The number of countries where chess is introduced to prison inmates keeps growing. The initiative expands as those coaches and prison officers who already use chess as an efficient tool for reintegrating incarcerated people share their experience in chess education with the countries joining the program. Earlier in May Mikhail Korenman, Manager of the Chess Programme at Cook County Sheriff's Organization , Member of the FIDE Social Commission and the driving force of the "Chess in Prisons" initiative, and Thomas Peter Dart, Junior at the University of Illinois, have visited Baltic countries to promote the idea of chess being used for educating and empowering prisoners.
Accompanied by FIDE Managing Director Dana Reizniece-Ozola, they met with the Latvian prison authorities. Mikhail shared his ten years' experience with chess in Chicago Cook County Prison, and it was agreed to start the programme in a women's establishment in Iļģuciema, Latvia.
Thomas Peter Dart, Mikhail Korenman and Dana Reizniece-Ozola
The first chess lesson for 27 female prisoners was conducted by Dana Reizniece-Ozola just a few weeks after the initial meeting.

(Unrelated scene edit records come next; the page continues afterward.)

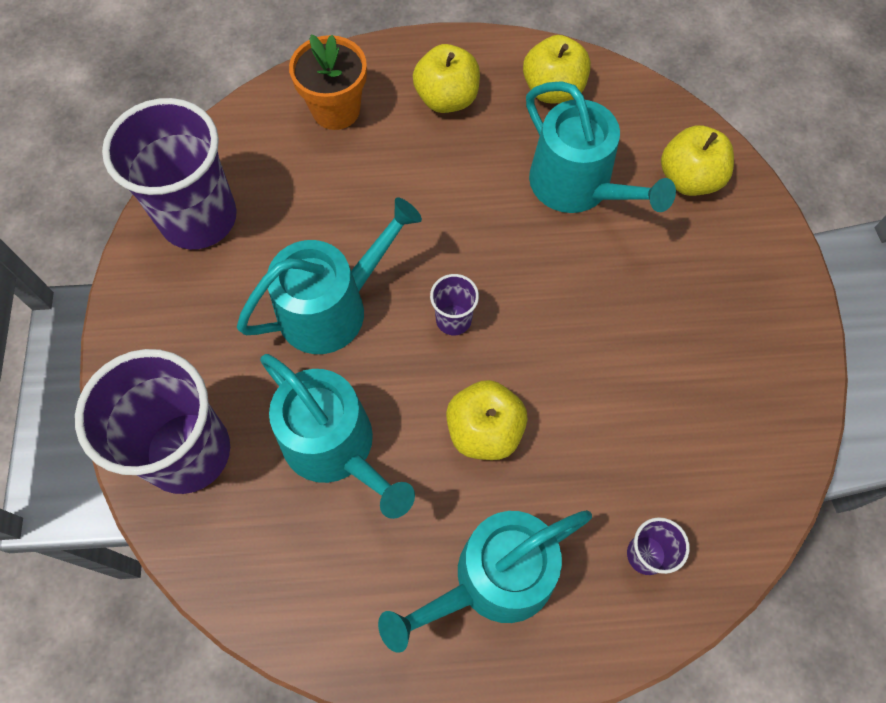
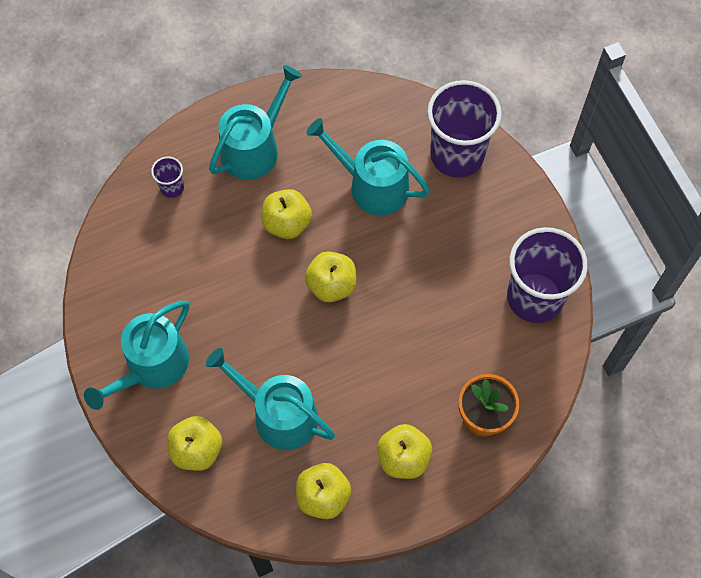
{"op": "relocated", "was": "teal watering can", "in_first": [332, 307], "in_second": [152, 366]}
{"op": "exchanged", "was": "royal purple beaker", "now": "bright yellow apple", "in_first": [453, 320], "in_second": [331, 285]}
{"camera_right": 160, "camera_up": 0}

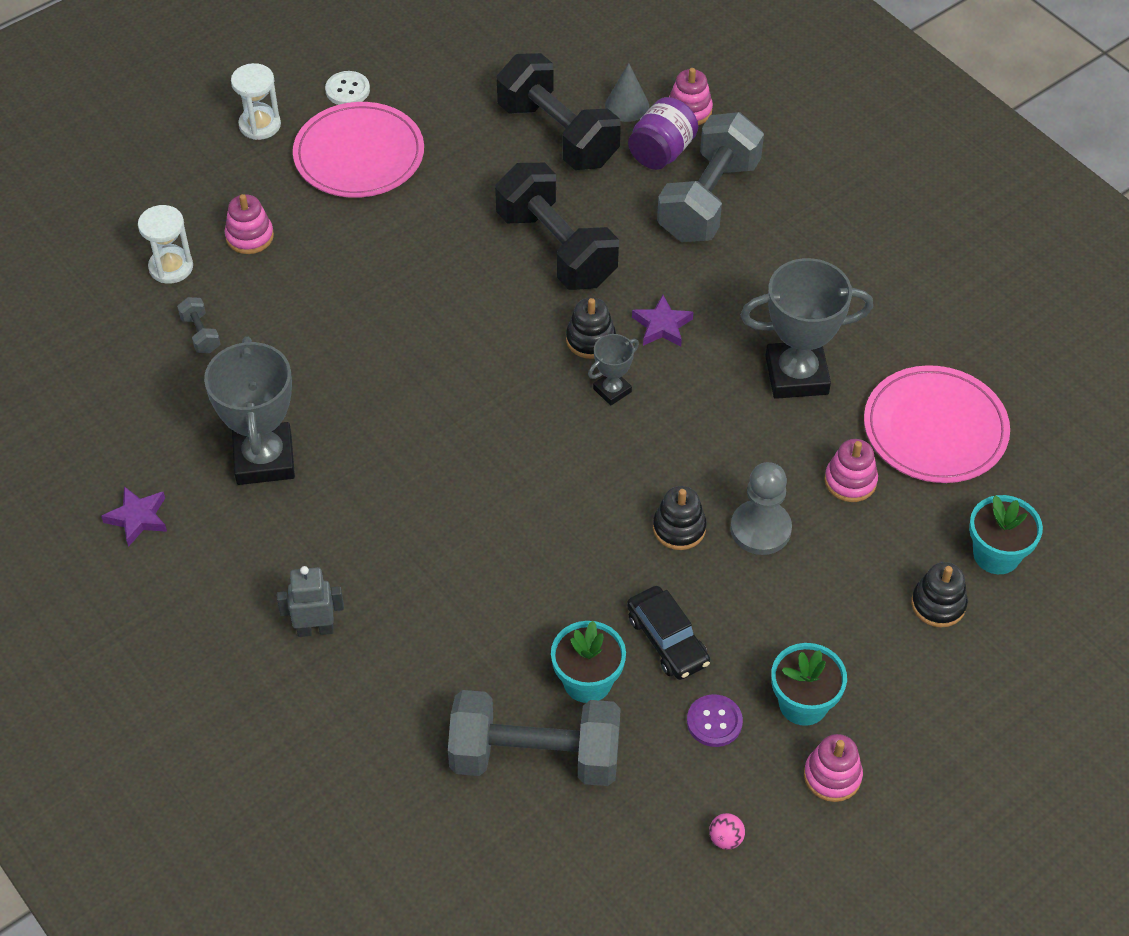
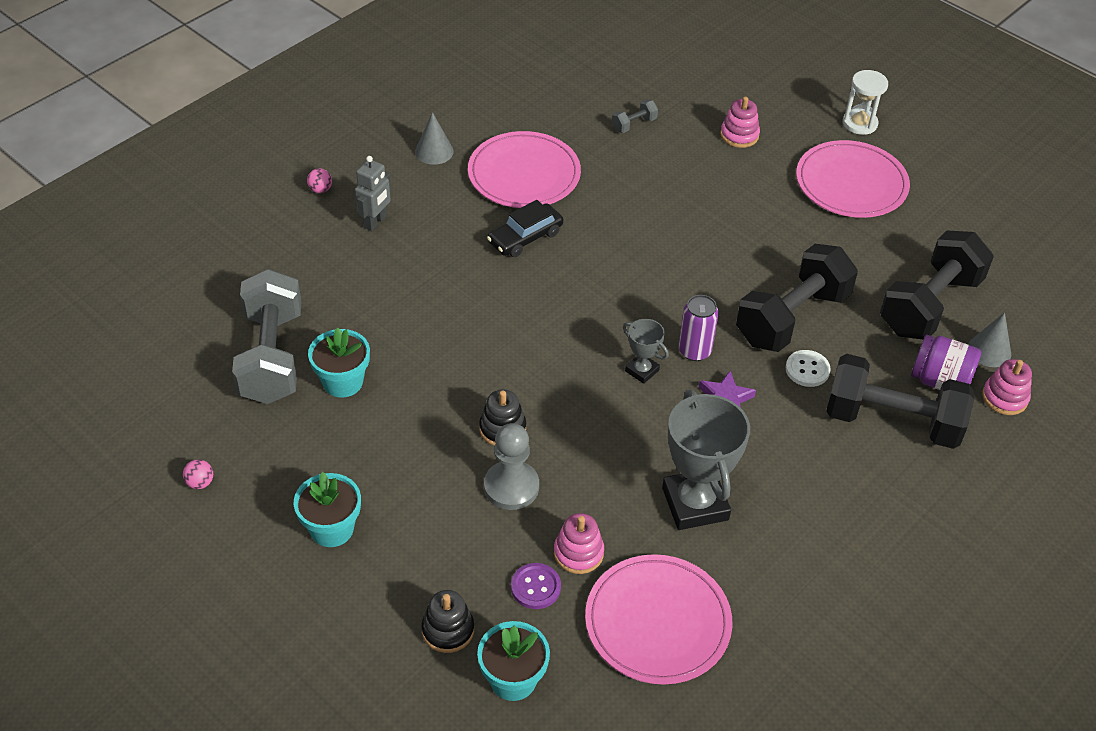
{"op": "missing", "was": "royal purple star", "in_first": [138, 518]}
{"op": "missing", "was": "pure white hourglass", "in_first": [171, 267]}
{"op": "missing", "was": "pink stacking toy", "in_first": [832, 776]}
{"op": "appeared", "now": "pink sphere", "in_second": [320, 190]}
{"op": "appeared", "now": "grey cone shape", "in_second": [434, 151]}
{"op": "relocated", "was": "pure white sewing button", "in_first": [347, 90], "in_second": [807, 369]}
{"op": "relocated", "was": "jet-black automobile", "in_first": [667, 640], "in_second": [525, 237]}
{"op": "relocated", "was": "royal purple sewing button", "in_first": [714, 722], "in_second": [535, 587]}
{"op": "exchanged", "was": "grey prize cup", "now": "pink flat dish", "in_first": [264, 459], "in_second": [524, 174]}
{"op": "exchanged", "was": "jet-black stacking toy", "now": "royal purple tin", "in_first": [590, 339], "in_second": [694, 351]}
{"op": "colour", "was": "grey free weight", "now": "jet-black free weight", "in_first": [708, 200], "in_second": [892, 421]}
{"op": "spun", "was": "grey robot", "in_first": [315, 629], "in_second": [375, 222], "clockwise": 45}
{"camera_right": 80, "camera_up": -5}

"They were patiently listening to how chess helps to make smart decisions, understand the link between cause and consequences, respect your opponent and use your resources smartly. I was stressed as if I had to perform in Davos. Why? In such a closed environment, time and space are different. Every word you say and every move you make does not fly away; it stays and works right there," Dana Reizniece-Ozola said after the lesson.
The programme is not only about promoting positive use of leisure time for inmates, improving their behaviour, helping to reduce violence and developing communication skills. In October, the inmates plan to participate in the 2nd International Online Chess Championship for Prisoners, scheduled from 13-14 October 2022, on the International Day of Education in Prison.